Ok. Je viens de parcourir quelques articles de Angela M Belcher du MIT à l'origine de tout ça.
Je n'y ai pas compris grand chose car même s'il y a des virus, c'est plus de la "nanotechnology" que de la biologie.
Mais en gros, même si tu étais un peu trop optimiste sur les batteries solaires (qui ne sont pas citées dans l'article, mais dans une interview donnée au sujet de cet article), oui, ils commencent à faire joujou avec ces virus, à les organiser, les assembler, les lier à différents types de matériaux, y compris organiques etc...

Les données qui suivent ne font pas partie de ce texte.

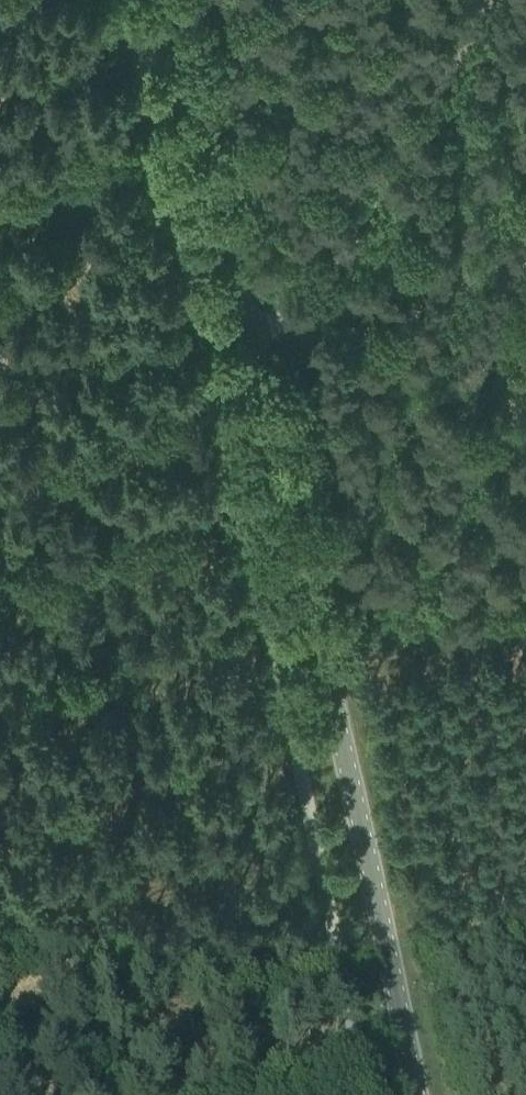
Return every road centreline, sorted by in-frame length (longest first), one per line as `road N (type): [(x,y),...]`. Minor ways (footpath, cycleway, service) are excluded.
road 1 (tertiary): [(417,1094),(249,342)]
road 2 (unclassified): [(249,342),(314,308),(485,0)]
road 3 (tertiary): [(249,342),(171,0)]
road 4 (track): [(525,617),(325,664)]

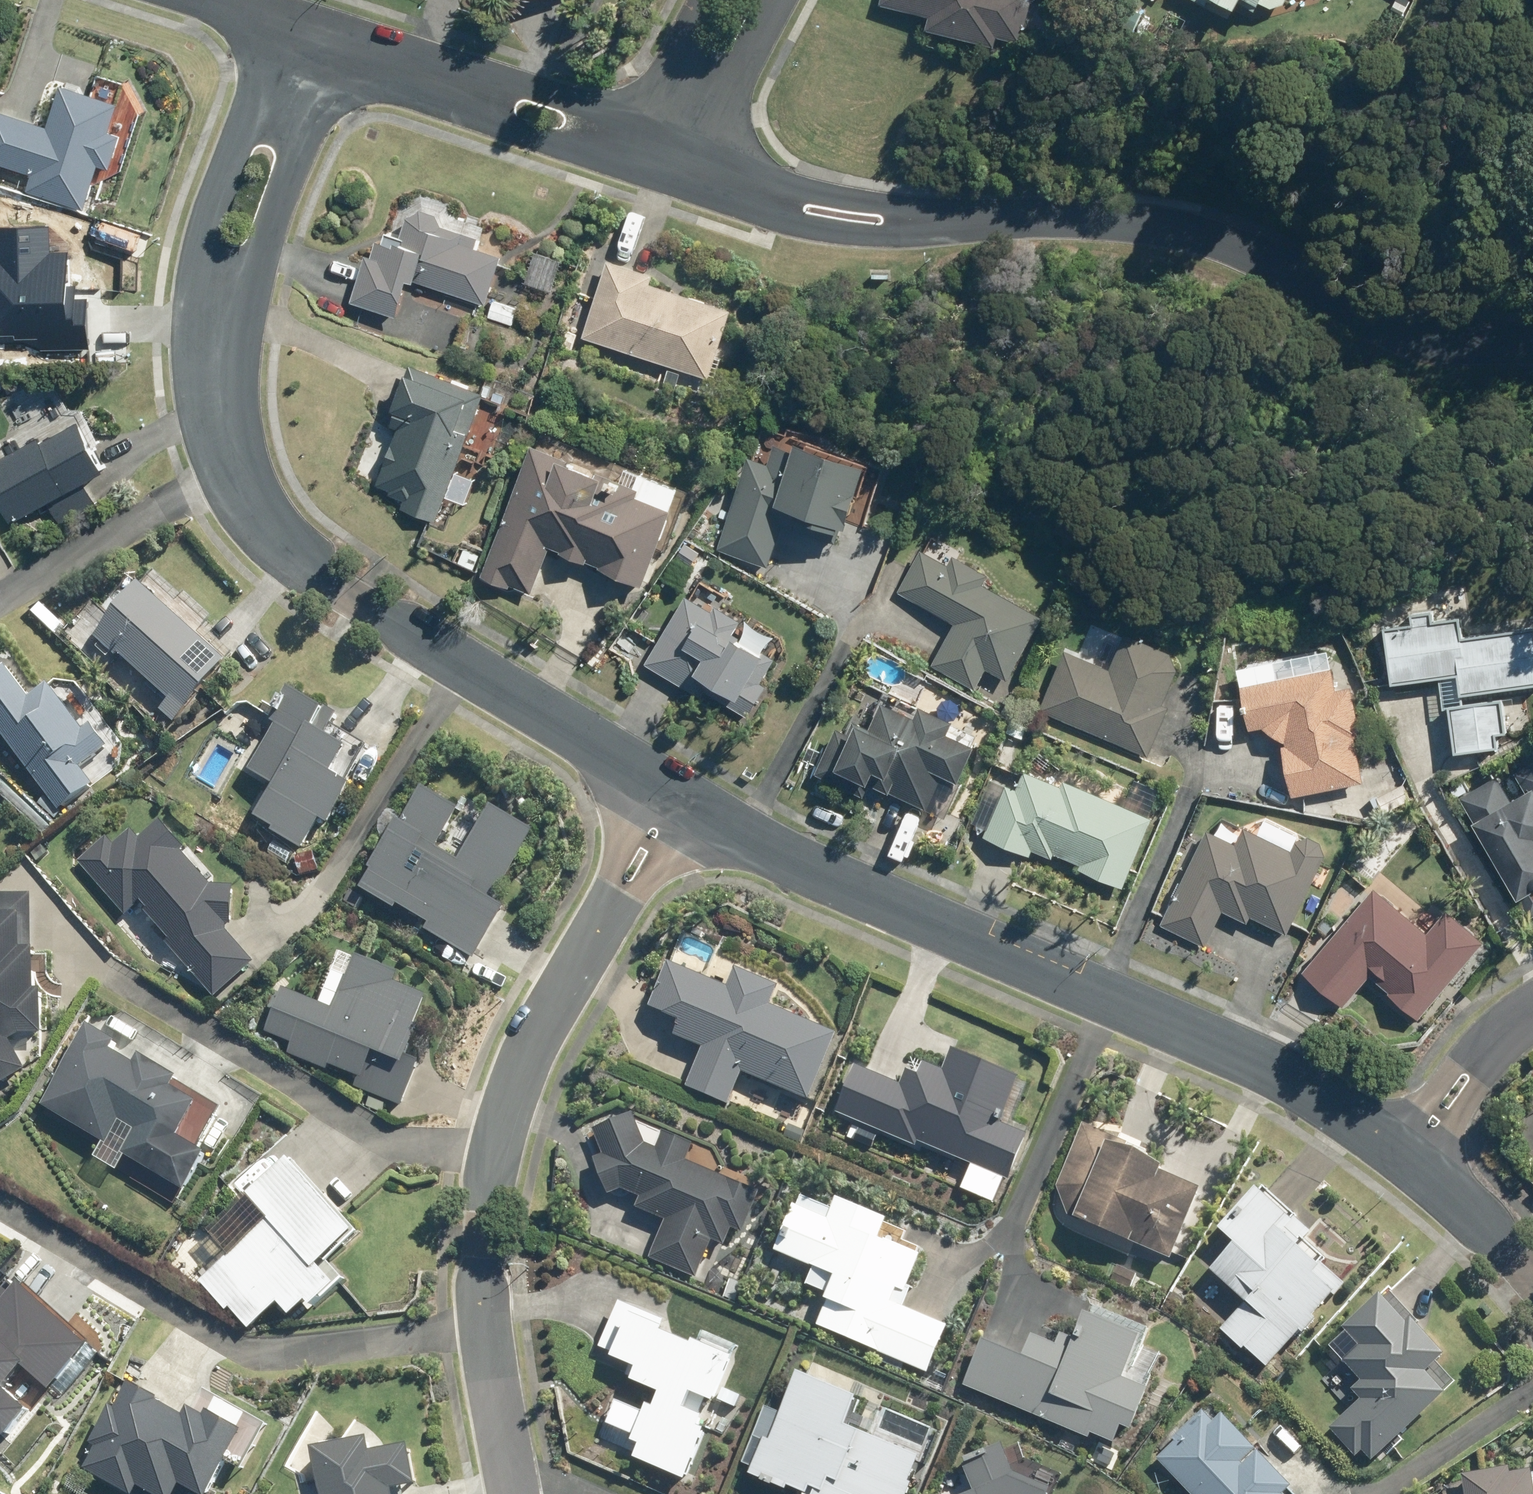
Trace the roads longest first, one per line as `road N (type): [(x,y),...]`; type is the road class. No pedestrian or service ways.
road 1 (tertiary): [(699,170),(796,204),(882,220),(1062,219),(1193,231),(1336,278),(1416,315),(1532,336)]
road 2 (tertiary): [(673,798),(855,887),(1277,1071),(1409,1154)]
road 3 (residential): [(511,1475),(485,1264),(496,1157),(553,1003),(673,798)]
road 4 (tertiary): [(237,471),(277,534),(330,585),(673,798)]
road 5 (tertiary): [(329,46),(631,144)]
road 6 (tertiary): [(222,298),(208,230),(272,28)]
road 7 (tertiary): [(329,46),(273,243),(222,298)]
road 8 (residential): [(237,471),(0,602)]
road 9 (tertiary): [(784,0),(699,170)]
road 10 (residential): [(1532,1013),(1482,1059),(1409,1154)]
road 11 (tertiary): [(1409,1154),(1532,1279)]
road 12 (tertiary): [(222,298),(222,411),(237,471)]
road 13 (tertiary): [(631,144),(709,0)]

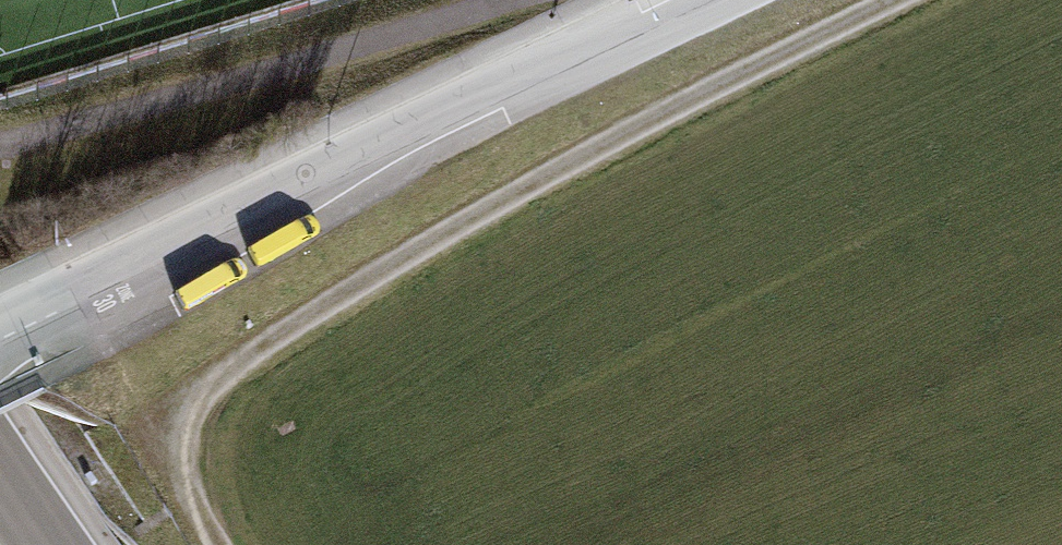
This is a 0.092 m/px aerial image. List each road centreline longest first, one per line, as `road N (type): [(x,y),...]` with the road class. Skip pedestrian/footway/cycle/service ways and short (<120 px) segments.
road 1 (track): [(212,544),(178,449),(195,390),(278,323),(901,0)]
road 2 (residential): [(0,336),(668,0)]

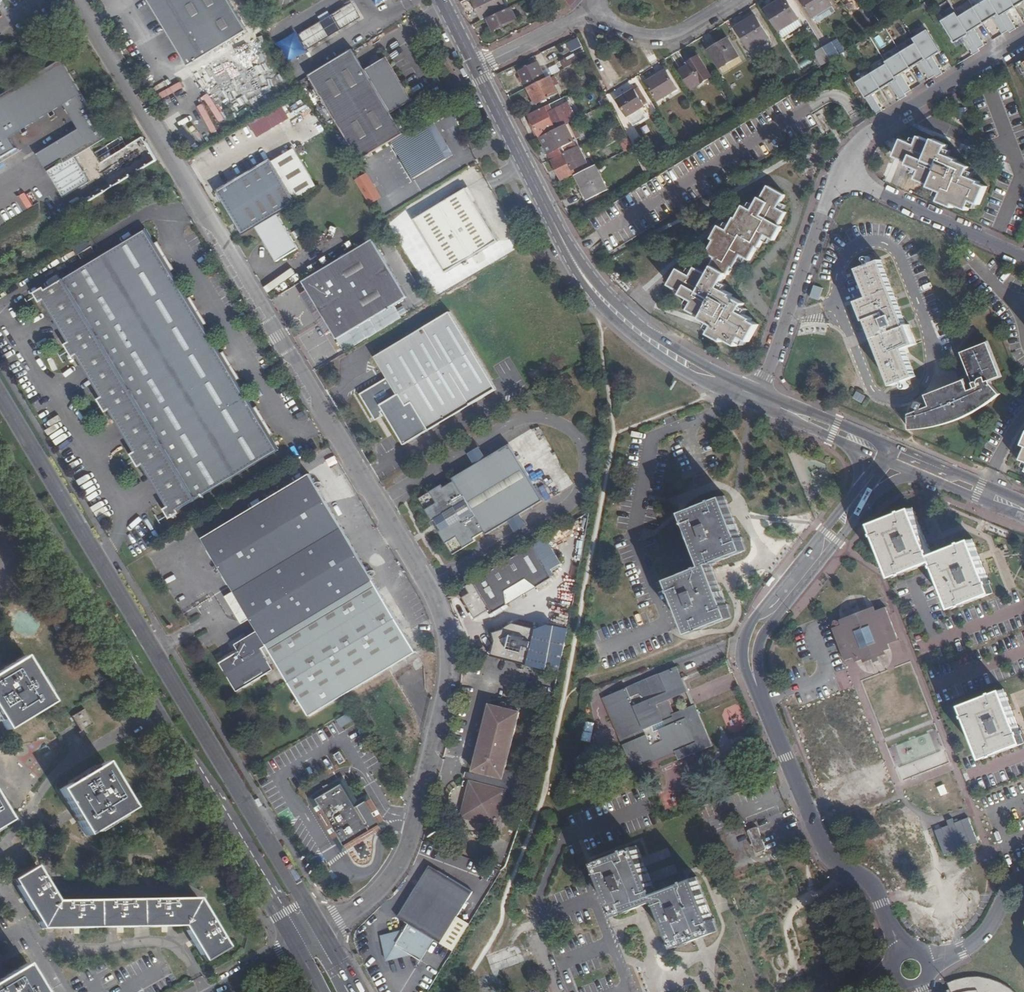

Donc, le potentiel est assez incroyable
Ci-dessous l'abstract de l'article scientifique derrière cela :
Nano Lett., 8 (4), 1081–1089, 2008. 10.1021/nl073079f
Solvent-Assisted Patterning of Polyelectrolyte Multilayers and Selective Deposition of Virus Assemblies
Pil J. Yoo,† Ki Tae Nam,‡§ Angela M. Belcher,‡§∥ and Paula T. Hammond*§⊥
Department of Chemical Engineering and SKKU Advanced Institute of Nanotechnology (SAINT), Sungkyunkwan University, Suwon 440-746, Republic of Korea, Department of Materials Science and Engineering, Institute for Soldier Nanotechnologies, Biological Engineering Division, Department of Chemical Engineering, Massachusetts Institute of Technology, Cambridge, Massachusetts 02139
We introduce a simple method to pattern electrostatic assemblies of viruses onto a polyelectrolyte multilayer. The increased mobility of weak polycation chains in the multilayer above a given thickness ensures the surface mobility of viruses required for spontaneous ordering of densely packed viruses atop polymeric patterns. To pattern the polyelectrolyte multilayer film, we employ a nonconventional patterning method known as solvent-assisted capillary molding for the first time on multilayer films, and demonstrate micrometer-scaled dense patterns of viruses, where the accessible feature size can be correlated by the length scale of virus and swelling property of underlying patterned polyelectrolyte multilayer. We further examine the ability to modify the top surfaces of these assemblies with biological ligands, which extends the applicability of patterned viruses to biological detection purposes. We expect that the present method described here can be generally applied to the patterning of other polyelectrolyte multilayers and combined with the ordered assembly of anisotropic nanomaterials such as polymeric nanotubes or inorganic nanowires for a broad range of applications.
P.S : pour rappel, 12 livres=5,5 kilogrammes.